Background We have previously demonstrated adaptive antibody responses targeting public tumor antigens in cancer patients. ATRC-101, a clinical stage, engineered version of an antibody identified in such a patient, displays robust single-agent activity in syngeneic tumor models requiring Fc receptors (FcRs) expressed by innate immune cells and the presence of CD8+ T cells. The novel target of ATRC-101 was found to be a tumor-restricted ribonucleoprotein (RNP) complex, and because RNP complexes drive T cell responses in infectious and autoimmune disease via innate immune cells, we further characterized the mechanism-of-action of ATRC-101. Here we describe changes in immune cell populations in a tumor model proximal to treatment initiation with ATRC-101.

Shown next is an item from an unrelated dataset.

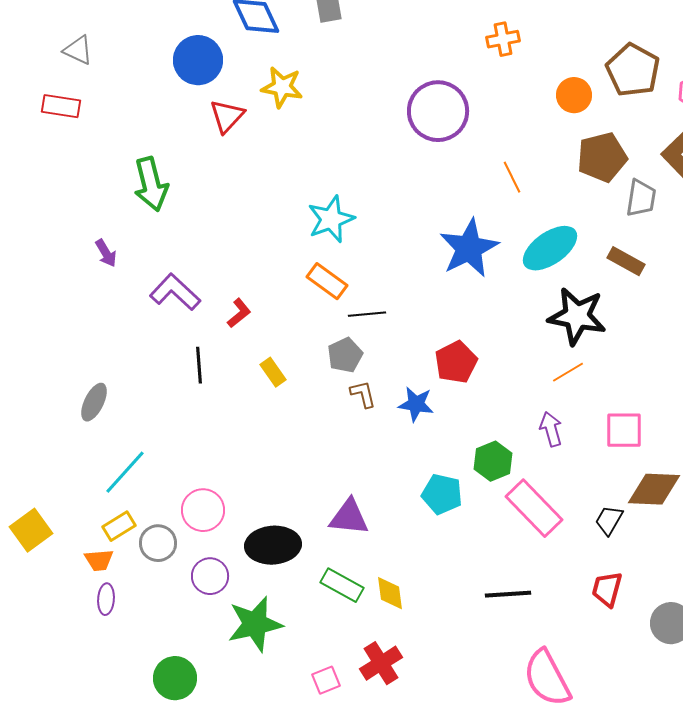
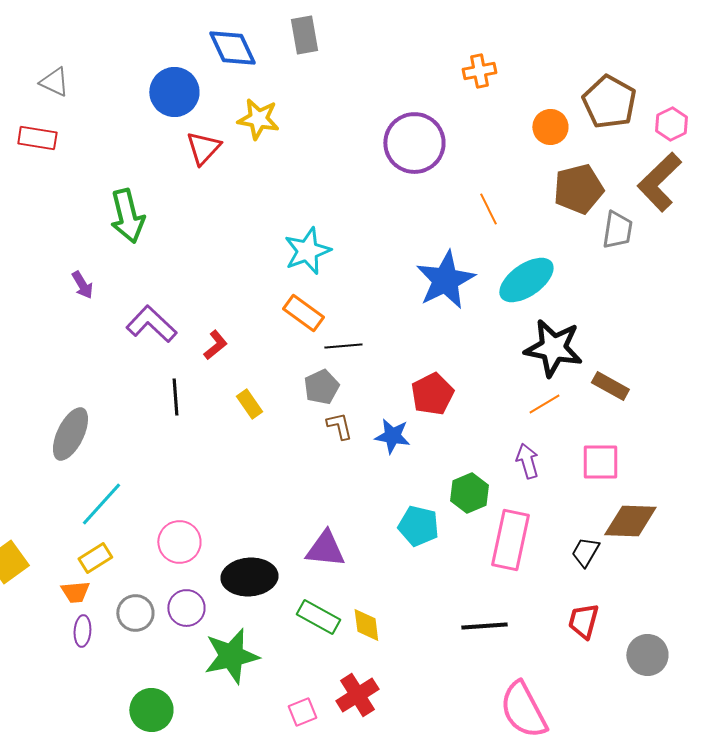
brown rectangle: (626, 261) -> (610, 386), moved
gray ellipse: (94, 402) -> (70, 434), size x1.4
pink rectangle: (534, 508) -> (510, 540), turned 56
gray circle: (158, 543) -> (135, 613), moved

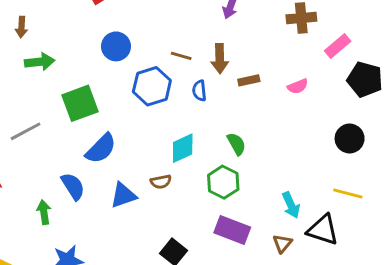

Methods Mice bearing EMT6 tumors received ATRC-101 beginning on day 7 post-tumor inoculation. Tissues were harvested between days 7 and 14 and analyzed by flow cytometry and immunohistochemistry. Transcriptome analysis was performed using RNA sequencing on whole tumors taken on days 7, 9, and 12.
Results The earliest significant changes induced by ATRC-101, relative to vehicle, were noted just 24 hours after dosing: increased numbers of cDC1 cells in blood, and decreased numbers of cDC2 cells in blood and M-MDSCs in tumor. A significant increase of CD8+ T cells was observed in blood 48 hours after dosing and in tumor 96 hours after dosing. Increased numbers of NK cells were also observed in blood and tumor at this later time. Multiplex analysis of circulating cytokines demonstrated a very early increase in myeloid chemo-attractants, such as MCP1 and MIP1a.Whole exome sequencing of tumor samples showed that ATRC-101 dosing drives a significant increase, relative to vehicle, in the expression of interferon-stimulated genes. Co-culturing experiments demonstrated that induced, bone marrow-derived dendritic cells are activated by ATRC-101 and its target in a dose-dependent fashion.
Conclusions Dosing with ATRC-101 in the EMT6 syngeneic tumor model, in which ATRC-101 displays notable single-agent activity, leads to changes in immune cell composition in the blood and tumor, with the earliest changes observed in myeloid or myeloid-derived cell populations, and to the early appearance of myeloid chemo-attractants. We believe these data indicate that ATRC-101 acts proximally on the myeloid cell populations in the tumor, leading to a remodeling of the tumor environment and an adaptive immune response that includes CD8+ T cells driving tumor regression. Our data demonstrate that ATRC-101, bound to its target which is an RNP complex, can activate myeloid cells and are consistent with this activation occurring via FcR and Toll-like receptor (TLR) pathways.